M_2 <- brm(y ~ sqrt_roach1 + treatment + senior + offset(log(exposure2)),
family = negbinomial(),
data = roaches,
prior = c(prior(normal(0,1), class = "b"),
prior(inv_gamma(0.4, 0.3), class = "shape")),
seed = 1704009,
refresh = 0) |>
add_criterion(criterion = "loo", save_psis = TRUE, moment_match = TRUE)
M_3 <- brm(bf(y ~ sqrt_roach1 + treatment + senior + offset(log(exposure2)),
zi ~ sqrt_roach1 + treatment + senior + offset(log(exposure2))),
family = zero_inflated_negbinomial(),
data = roaches,
prior = c(prior(normal(0,1), class = "b"),
prior(normal(0,1), class = "b", dpar = "zi"),
prior(normal(0,1), class = "Intercept", dpar = "zi"),
prior(inv_gamma(0.4, 0.3), class = "shape")),
seed = 1704009,
refresh = 0) |>
add_criterion(criterion = "loo", save_psis = TRUE, moment_match = TRUE)Compare with loo_compare()
loo_compare(loo(M_1), loo(M_2), loo(M_3)) |>
dplyr::select(model, elpd_diff, se_diff, p_worse, diag_diff, diag_elpd) |>
tt() |>
format_tt(j=4, replace = "-", digits=4)| model | elpd_diff | se_diff | p_worse | diag_diff | diag_elpd |
|---|---|---|---|---|---|
| M_3 | 0 | 0 | - | ||
| M_2 | -23 | 6.9 | 0.9995 | ||
| M_1 | -4635 | 686 | 1 |
The zero-inflated negative-binomial model (\mathrm{M}_3) is clearly the best. Based on model checking (see Roaches case study), the Poisson model (\mathrm{M}_1) is underdispersed which indicates Scenario 2 (model misspecification), but the difference is so big that we can be certain that the zero-inflated negative-binomial model is better. As the number of observations is larger than 100, and the difference to model \mathrm{M}_2 is not small, we may assume the normal approximation is well calibrated.
As we had used an ad-hoc square root transformation of pre-treatment number of roaches, we fitted a model \mathrm{M}_4 replacing the latent linear term for the square root of pre-treatment number of roaches with a spline.
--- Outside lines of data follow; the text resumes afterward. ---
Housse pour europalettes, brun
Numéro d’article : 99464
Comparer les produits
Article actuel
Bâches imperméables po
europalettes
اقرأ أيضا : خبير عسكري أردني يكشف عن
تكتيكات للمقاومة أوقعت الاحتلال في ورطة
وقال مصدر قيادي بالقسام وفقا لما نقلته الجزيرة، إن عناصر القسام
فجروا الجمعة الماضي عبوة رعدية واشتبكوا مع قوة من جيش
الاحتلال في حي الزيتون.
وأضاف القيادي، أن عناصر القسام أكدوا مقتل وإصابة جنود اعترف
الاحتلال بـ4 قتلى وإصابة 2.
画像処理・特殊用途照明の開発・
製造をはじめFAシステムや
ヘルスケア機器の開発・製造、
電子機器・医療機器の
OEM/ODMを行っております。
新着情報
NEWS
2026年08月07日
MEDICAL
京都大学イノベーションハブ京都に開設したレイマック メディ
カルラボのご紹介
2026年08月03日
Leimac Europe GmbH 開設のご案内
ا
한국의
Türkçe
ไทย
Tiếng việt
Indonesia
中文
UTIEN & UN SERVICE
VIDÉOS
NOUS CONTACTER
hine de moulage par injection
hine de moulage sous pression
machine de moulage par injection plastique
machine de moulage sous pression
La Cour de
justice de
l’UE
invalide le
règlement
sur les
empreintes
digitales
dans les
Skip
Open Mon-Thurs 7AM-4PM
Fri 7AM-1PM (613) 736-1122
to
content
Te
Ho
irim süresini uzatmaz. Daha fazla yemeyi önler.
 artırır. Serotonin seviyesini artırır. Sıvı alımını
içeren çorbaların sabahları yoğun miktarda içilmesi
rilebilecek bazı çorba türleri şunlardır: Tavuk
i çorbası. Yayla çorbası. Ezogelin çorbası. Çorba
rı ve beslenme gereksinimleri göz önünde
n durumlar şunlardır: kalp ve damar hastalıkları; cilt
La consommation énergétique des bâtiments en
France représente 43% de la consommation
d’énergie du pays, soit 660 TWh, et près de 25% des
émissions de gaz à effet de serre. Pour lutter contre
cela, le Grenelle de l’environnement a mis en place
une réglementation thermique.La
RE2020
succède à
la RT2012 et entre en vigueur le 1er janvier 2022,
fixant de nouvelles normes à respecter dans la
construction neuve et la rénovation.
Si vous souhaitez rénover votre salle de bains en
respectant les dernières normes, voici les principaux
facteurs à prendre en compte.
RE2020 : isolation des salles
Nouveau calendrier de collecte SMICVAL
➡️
M_4 <- brm(bf(y ~ s(sqrt_roach1) + treatment + senior + offset(log(exposure2)),
zi ~ s(sqrt_roach1) + treatment + senior + offset(log(exposure2))),
family = zero_inflated_negbinomial(), data = roaches,
prior = c(prior(normal(0,1), class = "b"),
prior(normal(0,1), class = "b", dpar = "zi"),
prior(normal(0,1), class = "Intercept", dpar = "zi"),
prior(inv_gamma(0.4, 0.3), class = "shape")),
save_pars = save_pars(all = TRUE),
seed = 1704009,
refresh = 0) |>
add_criterion(criterion = "loo", save_psis = TRUE, moment_match = TRUE)Compare with loo_compare()
loo_compare(loo(M_3), loo(M_4)) |>
dplyr::select(model, elpd_diff, se_diff, p_worse, diag_diff, diag_elpd) |>
tt() |>
format_tt(j=4, replace = "-")| model | elpd_diff | se_diff | p_worse | diag_diff | diag_elpd |
|---|---|---|---|---|---|
| M_4 | 0 | 0 | - | ||
| M_3 | -2.4 | 3.2 | 0.78 | |elpd_diff| < 4 |
Model \mathrm{M}_4 (with spline) seems to be slightly better, but now the difference is so small (Scenario 1) that the normal approximation is likely to be not perfectly calibrated. As the difference is small, we can proceed with either model.
In the milk example above, |elpd_diff| was also small, but the diag_diff showed only N < 100 as that was the dominating issue. In this case N > 100, and now |elpd_diff| < 4 diagnostic is shown.